# Tax software for US Return



## miky348 (Sep 23, 2010)

Hi,

I have to file federal return from 2009-2014. Looking for a reasonably priced software (desktop version) that supports:

a. 1116, 1116-AMT, 6251, 6251-AMT & other AMT forms

b. Carryover statements for: 1116, 1116-AMT, 6251, 6251-AMT & other Carryover statements

TaxAct: 1116-AMT is NOT support from 2009-2011; Carryover stmts are not supported

Thanks
miky


----------



## Bevdeforges (Nov 16, 2007)

As you'll probably notice, most tax software is available in prior year versions - for a price. Overall, TaxAct seems to be the cheapest, at something like $12.99 a year.
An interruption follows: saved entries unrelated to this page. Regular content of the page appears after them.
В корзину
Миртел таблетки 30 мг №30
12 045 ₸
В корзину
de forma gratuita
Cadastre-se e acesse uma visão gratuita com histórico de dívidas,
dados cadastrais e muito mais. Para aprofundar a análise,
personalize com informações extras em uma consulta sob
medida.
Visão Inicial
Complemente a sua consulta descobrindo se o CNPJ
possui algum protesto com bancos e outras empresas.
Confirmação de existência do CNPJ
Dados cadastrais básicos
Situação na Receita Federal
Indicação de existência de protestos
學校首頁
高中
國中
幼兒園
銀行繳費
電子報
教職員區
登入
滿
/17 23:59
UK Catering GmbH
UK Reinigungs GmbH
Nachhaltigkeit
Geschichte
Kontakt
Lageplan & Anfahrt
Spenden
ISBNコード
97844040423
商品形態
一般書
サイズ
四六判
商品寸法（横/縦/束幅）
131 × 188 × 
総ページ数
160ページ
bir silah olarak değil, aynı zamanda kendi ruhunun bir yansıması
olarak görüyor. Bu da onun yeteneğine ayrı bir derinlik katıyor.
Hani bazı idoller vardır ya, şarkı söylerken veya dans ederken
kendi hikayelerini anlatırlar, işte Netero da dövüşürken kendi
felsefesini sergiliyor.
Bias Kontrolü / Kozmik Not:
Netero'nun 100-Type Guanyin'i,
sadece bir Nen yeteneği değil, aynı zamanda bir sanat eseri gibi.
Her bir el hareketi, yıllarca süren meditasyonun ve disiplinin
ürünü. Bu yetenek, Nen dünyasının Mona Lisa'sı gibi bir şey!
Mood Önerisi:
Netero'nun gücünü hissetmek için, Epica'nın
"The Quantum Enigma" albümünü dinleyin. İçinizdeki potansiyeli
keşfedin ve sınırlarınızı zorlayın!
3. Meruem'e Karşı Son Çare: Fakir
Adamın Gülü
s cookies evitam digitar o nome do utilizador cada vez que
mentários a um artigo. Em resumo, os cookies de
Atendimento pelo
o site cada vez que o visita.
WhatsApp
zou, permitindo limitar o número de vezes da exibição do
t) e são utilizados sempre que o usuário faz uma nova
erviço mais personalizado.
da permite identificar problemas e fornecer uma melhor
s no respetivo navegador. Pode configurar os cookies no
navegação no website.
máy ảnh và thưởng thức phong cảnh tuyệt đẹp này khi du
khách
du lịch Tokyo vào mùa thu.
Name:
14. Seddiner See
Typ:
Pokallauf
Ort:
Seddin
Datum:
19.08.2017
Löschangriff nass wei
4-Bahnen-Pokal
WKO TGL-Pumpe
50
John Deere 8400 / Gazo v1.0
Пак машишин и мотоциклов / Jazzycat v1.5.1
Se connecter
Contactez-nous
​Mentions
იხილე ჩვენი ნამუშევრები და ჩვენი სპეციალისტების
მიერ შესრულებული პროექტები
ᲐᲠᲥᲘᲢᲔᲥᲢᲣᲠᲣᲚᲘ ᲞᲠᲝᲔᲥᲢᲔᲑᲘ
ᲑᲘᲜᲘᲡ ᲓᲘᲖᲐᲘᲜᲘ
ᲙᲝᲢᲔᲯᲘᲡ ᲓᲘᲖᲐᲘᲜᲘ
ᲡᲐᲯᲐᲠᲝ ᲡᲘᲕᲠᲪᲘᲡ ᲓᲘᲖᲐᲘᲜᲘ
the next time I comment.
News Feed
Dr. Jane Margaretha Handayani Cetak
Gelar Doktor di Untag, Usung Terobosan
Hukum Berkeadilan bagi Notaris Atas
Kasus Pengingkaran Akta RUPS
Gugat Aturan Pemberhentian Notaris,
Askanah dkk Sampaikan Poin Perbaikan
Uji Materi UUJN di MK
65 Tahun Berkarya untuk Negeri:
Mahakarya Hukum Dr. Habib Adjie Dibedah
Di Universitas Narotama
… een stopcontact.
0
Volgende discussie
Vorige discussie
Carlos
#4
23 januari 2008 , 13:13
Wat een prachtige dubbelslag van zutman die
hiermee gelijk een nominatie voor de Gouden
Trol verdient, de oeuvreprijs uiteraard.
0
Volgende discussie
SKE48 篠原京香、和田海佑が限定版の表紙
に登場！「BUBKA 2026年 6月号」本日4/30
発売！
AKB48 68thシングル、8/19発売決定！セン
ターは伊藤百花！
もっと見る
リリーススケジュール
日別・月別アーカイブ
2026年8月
But there are only about 8 tax preparation softwares that can handle overseas taxpayers in any event, so you're kind of stuck with one of them. This document explains it: http://photos.state.gov/libraries/france/5/irs/efiling.pdf

But as far as I can tell, you can't file previous years electronically, no matter what. Depending on the expense and the capabilities of the other programs, you could pick the one that best suits your needs, even if it is lacking in one or two items, then manually amend the forms you file based on the additional information. I'm told Publication 514 does a better job explaining the AMT stuff connected with the form 1116 tax credits than any of the instructions.
Cheers,
Bev


----------